SUSUKAN–Pemkab Semarang terus mendorong berdirinya Perpustakaan Desa (Perpusdes). Hal tersebut untuk meningkatkan tingkat baca masyarakat, sehingga mengurangi kemiskinan warga.

“Warga yang bisa membaca akan memiliki pengetahuan dan ketrampilan untuk meningkatkan kesejahteraannya,” kata Wakil Bupati (Wabup) Kabupaten Semarang, Ngesti Nugraha saat penilaian lomba perpustakan desa tingkat Jawa Tengah, Senin (30/5) kemarin. Pada kesempatan tersebut, Perpusdes Desa Timpik Kecamatan Susukan berhasil terpilih menjadi enam Perpusdes se-Jawa Tengah.

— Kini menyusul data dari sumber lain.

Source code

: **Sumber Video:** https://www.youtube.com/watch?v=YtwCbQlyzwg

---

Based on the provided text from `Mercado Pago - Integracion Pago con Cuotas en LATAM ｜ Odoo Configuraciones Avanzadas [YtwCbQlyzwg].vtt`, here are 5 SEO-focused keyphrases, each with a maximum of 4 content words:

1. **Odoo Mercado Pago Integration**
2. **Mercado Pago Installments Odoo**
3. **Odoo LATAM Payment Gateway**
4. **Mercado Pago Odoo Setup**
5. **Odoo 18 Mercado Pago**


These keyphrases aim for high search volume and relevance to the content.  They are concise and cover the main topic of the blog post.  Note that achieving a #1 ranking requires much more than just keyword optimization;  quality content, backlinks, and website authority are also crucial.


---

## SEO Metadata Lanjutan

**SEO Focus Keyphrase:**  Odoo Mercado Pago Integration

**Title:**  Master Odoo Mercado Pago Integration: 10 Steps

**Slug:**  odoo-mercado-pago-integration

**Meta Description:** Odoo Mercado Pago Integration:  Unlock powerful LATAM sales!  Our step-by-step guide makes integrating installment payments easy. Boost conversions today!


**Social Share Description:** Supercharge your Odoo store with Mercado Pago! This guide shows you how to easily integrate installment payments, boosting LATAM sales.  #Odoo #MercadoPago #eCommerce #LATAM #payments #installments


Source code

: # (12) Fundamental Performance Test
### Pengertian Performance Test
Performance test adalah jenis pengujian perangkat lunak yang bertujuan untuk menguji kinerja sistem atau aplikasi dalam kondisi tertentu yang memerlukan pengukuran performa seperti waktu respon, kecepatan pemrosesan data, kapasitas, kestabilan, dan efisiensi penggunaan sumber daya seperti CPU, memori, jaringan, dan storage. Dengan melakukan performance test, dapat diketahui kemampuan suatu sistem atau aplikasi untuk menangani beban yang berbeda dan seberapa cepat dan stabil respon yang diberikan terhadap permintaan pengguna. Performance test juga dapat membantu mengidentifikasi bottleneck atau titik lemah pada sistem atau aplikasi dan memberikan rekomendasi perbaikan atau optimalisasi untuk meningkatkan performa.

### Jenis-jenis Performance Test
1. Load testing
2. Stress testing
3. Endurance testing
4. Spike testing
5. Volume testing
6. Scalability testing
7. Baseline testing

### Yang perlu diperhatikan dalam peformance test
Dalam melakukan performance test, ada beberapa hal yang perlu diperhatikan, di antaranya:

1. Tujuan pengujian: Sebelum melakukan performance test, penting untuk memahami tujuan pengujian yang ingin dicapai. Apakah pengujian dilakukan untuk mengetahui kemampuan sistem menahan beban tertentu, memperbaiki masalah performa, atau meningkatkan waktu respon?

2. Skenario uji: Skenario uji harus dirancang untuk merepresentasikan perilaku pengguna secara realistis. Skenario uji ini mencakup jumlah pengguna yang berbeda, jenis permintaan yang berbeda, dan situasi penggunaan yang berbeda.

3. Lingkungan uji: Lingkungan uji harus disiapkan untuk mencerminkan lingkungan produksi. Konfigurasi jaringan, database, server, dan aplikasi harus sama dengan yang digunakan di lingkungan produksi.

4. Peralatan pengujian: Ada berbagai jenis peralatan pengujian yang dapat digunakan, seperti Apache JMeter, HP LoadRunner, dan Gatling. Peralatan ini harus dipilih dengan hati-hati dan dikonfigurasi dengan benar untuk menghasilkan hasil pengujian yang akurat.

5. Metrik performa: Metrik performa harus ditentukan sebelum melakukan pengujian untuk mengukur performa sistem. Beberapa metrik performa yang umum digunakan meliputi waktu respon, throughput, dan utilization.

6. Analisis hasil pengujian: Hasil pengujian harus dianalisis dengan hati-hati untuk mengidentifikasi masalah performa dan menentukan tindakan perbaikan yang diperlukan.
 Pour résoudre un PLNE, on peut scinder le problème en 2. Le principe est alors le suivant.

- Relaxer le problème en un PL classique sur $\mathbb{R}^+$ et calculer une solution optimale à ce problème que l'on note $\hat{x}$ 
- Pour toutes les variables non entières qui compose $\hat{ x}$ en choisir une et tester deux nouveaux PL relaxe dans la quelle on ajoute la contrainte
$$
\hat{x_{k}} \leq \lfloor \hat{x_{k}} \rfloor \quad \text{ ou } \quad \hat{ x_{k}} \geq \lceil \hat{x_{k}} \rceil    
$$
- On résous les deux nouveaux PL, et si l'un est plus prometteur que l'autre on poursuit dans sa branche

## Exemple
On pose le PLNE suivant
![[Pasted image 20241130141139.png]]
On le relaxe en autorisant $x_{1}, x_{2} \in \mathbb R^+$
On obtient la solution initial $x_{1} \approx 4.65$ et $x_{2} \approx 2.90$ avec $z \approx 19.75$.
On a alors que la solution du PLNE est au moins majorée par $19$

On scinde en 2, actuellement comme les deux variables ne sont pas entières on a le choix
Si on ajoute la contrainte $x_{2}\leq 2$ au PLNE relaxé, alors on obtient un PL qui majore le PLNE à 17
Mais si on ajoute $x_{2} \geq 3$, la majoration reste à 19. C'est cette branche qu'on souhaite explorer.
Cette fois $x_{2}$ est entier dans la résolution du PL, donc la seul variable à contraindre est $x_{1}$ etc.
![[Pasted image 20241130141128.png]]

Kepala Kantor Perpustakaan dan Arsip Daerah Kabupaten Semarang, Nelly Rahmawaty mengatakan bahwa meski baru seumur jagung, Perpusdes Timpik telah mampu menunjukkan kiprahnya mencerdaskan warga. “Perpustakaan yang dirintis sejak tahun 2012 oleh beberapa tokoh perempuan di desa perbatasan dengan Kecamatan Kaliwungu ini memiliki aspek kemandirian yang tinggi,” kata Nelly.

Kemandirian para pengelola antaralain berinisiatif mendirikan Perpusdes tanpa menunggu bantuan dari pihak luar. Berdasarkan dari hasil penilaian administrasi wakil perpustakaan dari 35 kabupaten/kota, telah terpilih enam yang terbaik. Yakni wakil dari Kabupaten Sukoharjo, Sragen, Cilacap, Kebumen, Wonosobo dan Semarang. “Setelah peninjauan lapangan untuk mencocokkan data administrasi yang kami terima dengan kondisi nyata, akan ditentukan satu perpustakaan terbaik,” katanya.

Dari beberapa indikator penilaian, aspek kemandirian memiliki nilai yang cukup tinggi. Diakuinya, hingga saat ini masih banyak warga terutama di wilayah pedesaan yang belum memiliki akses untuk membaca buku-buku berisi ilmu pengetahuan. Karenanya, keberadaan perpustakaan desa menjadi salah satu layanan lini terdepan untuk menyediakan bahan bacaan bermutu bagi warga desa. “Diperlukan kreativitas dari para pengelola perpustakaan desa agar warga mau datang untuk membaca buku. Beberapa jenis layanan di Perpusdes Timpik ini cukup kreatif,” katanya.